People in developing countries typically consume less meat than people from developed countries do. Global meat production per capita has been steadily increasing over recent years, which is not only a public health concern when it comes to antibiotics residues transmitted in animal waste, but also a major contributor to global greenhouse gas emissions.

The Organization for Economic Cooperation and Development reports that the average person consumes 41 kilograms of meat per year globally with 30% going toward poultry consumption alone.

Mutual interest in the economics of climate change has increased discussions about future strategies in reducing agricultural contributions to GHG emissions by animals who live in industrial livestock operations. Global livestock production accounts w is meat consumption harmful to our health?

Meat consumption can be harmful to your health when it contains antibiotic residues and higher levels of saturated fat and cholesterol. Livestock raised on industrial farms is sometimes given unregulated antibiotics that can pose a risk to human health.

Meat produced on industrial livestock operations is lower in nutritional value than grass-fed livestock w is meat consumption harmful to our society?
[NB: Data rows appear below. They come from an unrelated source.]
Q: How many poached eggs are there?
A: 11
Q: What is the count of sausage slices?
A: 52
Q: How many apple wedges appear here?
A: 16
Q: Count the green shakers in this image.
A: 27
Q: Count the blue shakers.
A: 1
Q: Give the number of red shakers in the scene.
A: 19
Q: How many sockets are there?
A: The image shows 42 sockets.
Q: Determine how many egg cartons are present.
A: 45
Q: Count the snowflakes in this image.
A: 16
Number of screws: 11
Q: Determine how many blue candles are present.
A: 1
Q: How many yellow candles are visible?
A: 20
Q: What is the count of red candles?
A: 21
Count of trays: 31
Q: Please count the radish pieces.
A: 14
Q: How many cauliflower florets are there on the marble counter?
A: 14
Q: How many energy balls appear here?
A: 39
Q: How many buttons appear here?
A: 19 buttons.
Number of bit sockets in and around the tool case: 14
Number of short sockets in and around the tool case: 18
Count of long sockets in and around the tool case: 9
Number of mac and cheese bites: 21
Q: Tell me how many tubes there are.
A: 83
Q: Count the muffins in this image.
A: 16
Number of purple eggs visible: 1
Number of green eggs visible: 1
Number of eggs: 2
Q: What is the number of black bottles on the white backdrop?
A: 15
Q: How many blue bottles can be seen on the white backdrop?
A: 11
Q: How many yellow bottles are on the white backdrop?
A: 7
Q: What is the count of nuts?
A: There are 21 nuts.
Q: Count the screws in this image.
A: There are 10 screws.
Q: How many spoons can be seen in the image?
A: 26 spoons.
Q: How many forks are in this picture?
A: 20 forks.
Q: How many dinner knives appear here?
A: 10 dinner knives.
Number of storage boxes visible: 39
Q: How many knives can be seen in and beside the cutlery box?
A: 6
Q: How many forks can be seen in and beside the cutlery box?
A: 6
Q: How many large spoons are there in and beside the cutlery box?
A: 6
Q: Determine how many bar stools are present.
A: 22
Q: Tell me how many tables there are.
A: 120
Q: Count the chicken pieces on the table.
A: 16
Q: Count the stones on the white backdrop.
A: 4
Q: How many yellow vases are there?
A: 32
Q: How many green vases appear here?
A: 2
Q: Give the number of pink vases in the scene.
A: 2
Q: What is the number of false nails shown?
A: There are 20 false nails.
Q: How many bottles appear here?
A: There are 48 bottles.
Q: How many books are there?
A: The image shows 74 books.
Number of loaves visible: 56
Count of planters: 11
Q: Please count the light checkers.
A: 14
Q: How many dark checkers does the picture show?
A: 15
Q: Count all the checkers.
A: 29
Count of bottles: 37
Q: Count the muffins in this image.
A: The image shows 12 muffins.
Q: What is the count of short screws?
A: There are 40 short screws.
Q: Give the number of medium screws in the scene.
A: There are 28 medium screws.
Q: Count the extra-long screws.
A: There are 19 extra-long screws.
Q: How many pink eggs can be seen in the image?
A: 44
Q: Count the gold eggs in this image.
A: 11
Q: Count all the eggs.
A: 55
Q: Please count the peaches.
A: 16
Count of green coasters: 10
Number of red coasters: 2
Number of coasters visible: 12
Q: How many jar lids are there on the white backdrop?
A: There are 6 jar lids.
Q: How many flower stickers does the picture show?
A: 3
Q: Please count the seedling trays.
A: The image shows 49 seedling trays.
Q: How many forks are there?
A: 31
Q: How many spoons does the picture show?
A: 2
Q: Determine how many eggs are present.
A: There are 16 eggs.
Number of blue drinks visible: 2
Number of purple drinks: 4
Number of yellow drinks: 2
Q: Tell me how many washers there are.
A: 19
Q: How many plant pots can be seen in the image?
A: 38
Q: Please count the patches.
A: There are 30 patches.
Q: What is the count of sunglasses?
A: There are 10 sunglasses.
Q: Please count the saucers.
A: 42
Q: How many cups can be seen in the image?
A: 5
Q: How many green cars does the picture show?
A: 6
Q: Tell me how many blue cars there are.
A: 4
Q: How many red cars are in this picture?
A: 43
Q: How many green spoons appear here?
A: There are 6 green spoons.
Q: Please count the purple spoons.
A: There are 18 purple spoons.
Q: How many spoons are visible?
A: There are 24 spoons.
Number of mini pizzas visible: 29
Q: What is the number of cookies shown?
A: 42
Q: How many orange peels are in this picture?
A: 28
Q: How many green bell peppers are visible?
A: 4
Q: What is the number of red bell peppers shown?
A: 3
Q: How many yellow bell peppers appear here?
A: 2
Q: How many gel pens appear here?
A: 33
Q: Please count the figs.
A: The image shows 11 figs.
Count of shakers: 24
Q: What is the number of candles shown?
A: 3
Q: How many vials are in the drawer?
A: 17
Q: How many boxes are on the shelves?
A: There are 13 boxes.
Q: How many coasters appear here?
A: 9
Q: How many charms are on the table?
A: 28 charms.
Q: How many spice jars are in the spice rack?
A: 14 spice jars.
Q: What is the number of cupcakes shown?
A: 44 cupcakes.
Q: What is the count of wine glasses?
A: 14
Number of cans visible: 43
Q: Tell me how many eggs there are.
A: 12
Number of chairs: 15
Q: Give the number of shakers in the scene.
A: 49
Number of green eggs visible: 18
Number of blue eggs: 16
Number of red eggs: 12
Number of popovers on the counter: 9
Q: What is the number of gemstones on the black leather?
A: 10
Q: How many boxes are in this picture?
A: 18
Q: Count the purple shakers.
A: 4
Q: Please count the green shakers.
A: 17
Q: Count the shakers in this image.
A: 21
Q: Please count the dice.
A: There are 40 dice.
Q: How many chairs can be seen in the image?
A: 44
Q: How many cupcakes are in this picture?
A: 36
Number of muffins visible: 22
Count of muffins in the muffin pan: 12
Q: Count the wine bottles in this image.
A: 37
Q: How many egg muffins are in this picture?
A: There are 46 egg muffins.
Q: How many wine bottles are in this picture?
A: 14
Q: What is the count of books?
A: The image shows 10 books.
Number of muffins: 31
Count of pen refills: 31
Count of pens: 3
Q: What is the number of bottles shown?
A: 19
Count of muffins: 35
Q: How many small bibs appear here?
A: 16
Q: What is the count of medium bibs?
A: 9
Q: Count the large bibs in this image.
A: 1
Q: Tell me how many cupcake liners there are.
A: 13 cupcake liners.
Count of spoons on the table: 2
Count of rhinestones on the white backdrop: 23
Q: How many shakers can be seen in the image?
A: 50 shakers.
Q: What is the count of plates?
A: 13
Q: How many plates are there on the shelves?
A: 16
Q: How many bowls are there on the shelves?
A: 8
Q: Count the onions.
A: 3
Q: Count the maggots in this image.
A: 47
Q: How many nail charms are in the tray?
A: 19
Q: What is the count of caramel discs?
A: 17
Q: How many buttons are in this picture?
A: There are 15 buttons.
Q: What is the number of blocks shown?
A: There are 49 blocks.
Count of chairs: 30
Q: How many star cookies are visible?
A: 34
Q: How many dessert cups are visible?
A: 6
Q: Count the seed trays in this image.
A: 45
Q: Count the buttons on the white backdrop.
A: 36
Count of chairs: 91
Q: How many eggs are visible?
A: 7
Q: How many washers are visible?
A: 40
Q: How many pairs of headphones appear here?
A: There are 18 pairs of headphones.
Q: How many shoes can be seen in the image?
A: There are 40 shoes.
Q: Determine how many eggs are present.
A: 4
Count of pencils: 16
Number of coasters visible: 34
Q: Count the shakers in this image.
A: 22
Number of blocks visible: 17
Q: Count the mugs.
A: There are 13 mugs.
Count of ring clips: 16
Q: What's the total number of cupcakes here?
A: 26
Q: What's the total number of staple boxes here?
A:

Meat produced on industrial livestock operations can be a risk to public health because of the unregulated use of antibiotics. Global meat production has been steadily increasing over recent years, which not only poses a threat to human health caused by antibiotic residues transmitted in animal waste but also contributes to global greenhouse gas emissions.

How does meat consumption affect climate change?

Meat consumption has enormous environmental consequences. According to the United Nations Food and Agriculture Organization, agriculture alone is responsible for at least 23% of global greenhouse gas emissions.

If you’re concerned about how your diet affects the environment, start by minimizing your consumption of animal-based foods since unlike, plants which take in carbon dioxide and release oxygen back into the atmosphere, livestock emit methane.

How does reducing meat consumption benefit the environment?

Global meat production and consumption have a much greater environmental effect than any other type of food. Global livestock activities account for 18% of worldwide greenhouse gas emissions, 37% of global deforestation, 24 to 32% of all nitrous oxide emissions, and 14.5% of anthropogenic methane emissions. Corn ethanol is our single largest source of total US food.

The most effective way to solve the problems that livestock causes are to reduce meat production. Currently, global meat consumption averages at around 90 pounds per person per year, which is projected to increase by up to 50% worldwide by 2050. Global revenue for processed meats is predicted to reach $137 billion by 2020 based on current trends of food consumption.